With ongoing problems with Metro and rush-hour tolls for solo drivers on Interstate 66 set to begin next summer, Virginia Transportation Secretary Aubrey Layne plans to send a letter to the Northern Virginia Transportation Commission suggesting that they provide a list of bus, park and ride, or other transit expansions that could be funded with $10 million in upfront money, in addition to a list of what could be done with the $5 million originally planned.
The money, which will eventually be repaid through tolls, is meant to provide options to commuters when tolls begin in mid-2017. Layne said the “prudent thing” would be to add the extra money, given all of the pressures on the region’s traffic.
“We’re very cognizant of WMATA’s planned down time…so we’re looking at this in conjunction with other programs,” he added.

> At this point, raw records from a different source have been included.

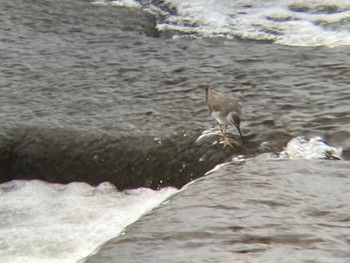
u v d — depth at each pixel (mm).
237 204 13023
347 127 17469
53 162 18000
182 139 17688
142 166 17641
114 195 17328
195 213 12664
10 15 26422
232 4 32406
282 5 32062
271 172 14586
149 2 32969
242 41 29094
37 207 16656
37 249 14484
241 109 17859
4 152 18094
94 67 21875
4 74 21328
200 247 11438
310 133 17359
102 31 25438
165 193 17281
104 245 11828
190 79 20578
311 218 12500
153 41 24188
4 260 14055
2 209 16562
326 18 30719
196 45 23531
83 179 17891
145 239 11781
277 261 10922
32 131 18297
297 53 22172
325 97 18922
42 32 25219
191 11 31922
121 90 20172
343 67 20719
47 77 21125
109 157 17812
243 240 11641
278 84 19859
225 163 16328
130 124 18328
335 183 14078
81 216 16141
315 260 10969
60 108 19266
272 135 17438
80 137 18047
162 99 19484
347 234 11891
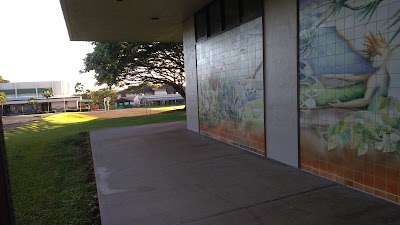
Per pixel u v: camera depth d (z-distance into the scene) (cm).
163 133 1044
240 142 748
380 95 391
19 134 1425
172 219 371
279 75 585
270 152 632
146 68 2288
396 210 362
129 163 655
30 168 689
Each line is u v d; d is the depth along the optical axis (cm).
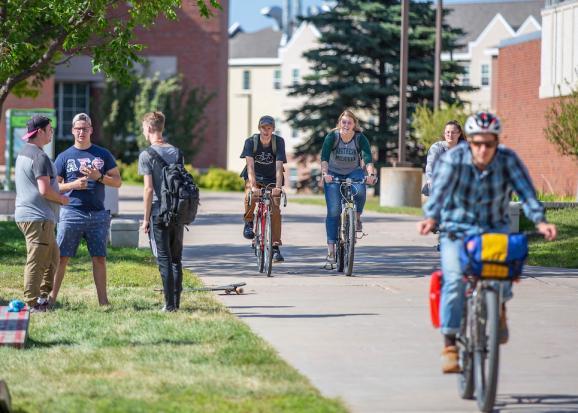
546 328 2612
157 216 2731
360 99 12862
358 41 12875
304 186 13662
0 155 11506
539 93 7856
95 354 2184
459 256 1781
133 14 4441
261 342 2339
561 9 7450
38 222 2758
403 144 8481
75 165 2812
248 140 3666
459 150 1788
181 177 2711
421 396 1884
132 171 12150
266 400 1798
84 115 2842
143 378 1964
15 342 2250
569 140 6375
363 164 3753
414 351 2297
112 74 4531
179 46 13850
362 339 2434
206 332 2441
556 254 4300
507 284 1812
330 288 3331
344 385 1967
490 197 1795
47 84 11800
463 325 1830
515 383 2002
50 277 2839
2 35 4412
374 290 3294
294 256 4322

Other projects will be funded after tolls begin with the money remaining from toll revenue after paying for the initial projects and tolling construction and maintenance costs.
The Commonwealth Transportation Board, which sets state transportation policy and allocates money, will vote in mid-June to approve the list of projects submitted by the Northern Virginia Transportation Commission to help move more people through the I-66 corridor.
The commission is holding a public hearing Wednesday evening to take comments on which projects should be funded in the plan. An open house begins at 4:30 p.m. in the glass-enclosed room on the plaza outside the Wiehle-Reston East Metro Station, with the official public hearing beginning at 6 p.m.
The commission votes June 2; and the first grant agreements could be executed in July.
Just a few months after tolls begin next summer for solo drivers inside the Capital Beltway during an expanded rush hour, construction will begin to widen I-66 Eastbound between the Dulles Connector Road and Ballston.
While the funding for that is now no longer coming from toll revenue, Deputy Transportation Secretary Nick Donohue believes it will have a big impact on drivers who do not find another way around.
“Construction was going to be about five to 10 years down the road,” he said. “That construction is now going to start about six months after the tolling goes in place and so you’re going to have a lot of changes on that roadway.”
He added, “And because the construction is going to be within the existing right of way, I think we are likely going to hear from the folks in that corridor that we need to find ways to get more service on the ground up front because of the lane shifts and the other congestion and impacts that are going to happen.”
The construction is expected to last about two years.
Shortly after that, separate 24/7 toll lanes are expected to open in each direction between the Beltway and Gainesville, Virginia. Like the I-95 express lanes, those lanes outside the Beltway will be free with three people in the car.
Comments on the possible projects can be submitted through 5 p.m. on May 23.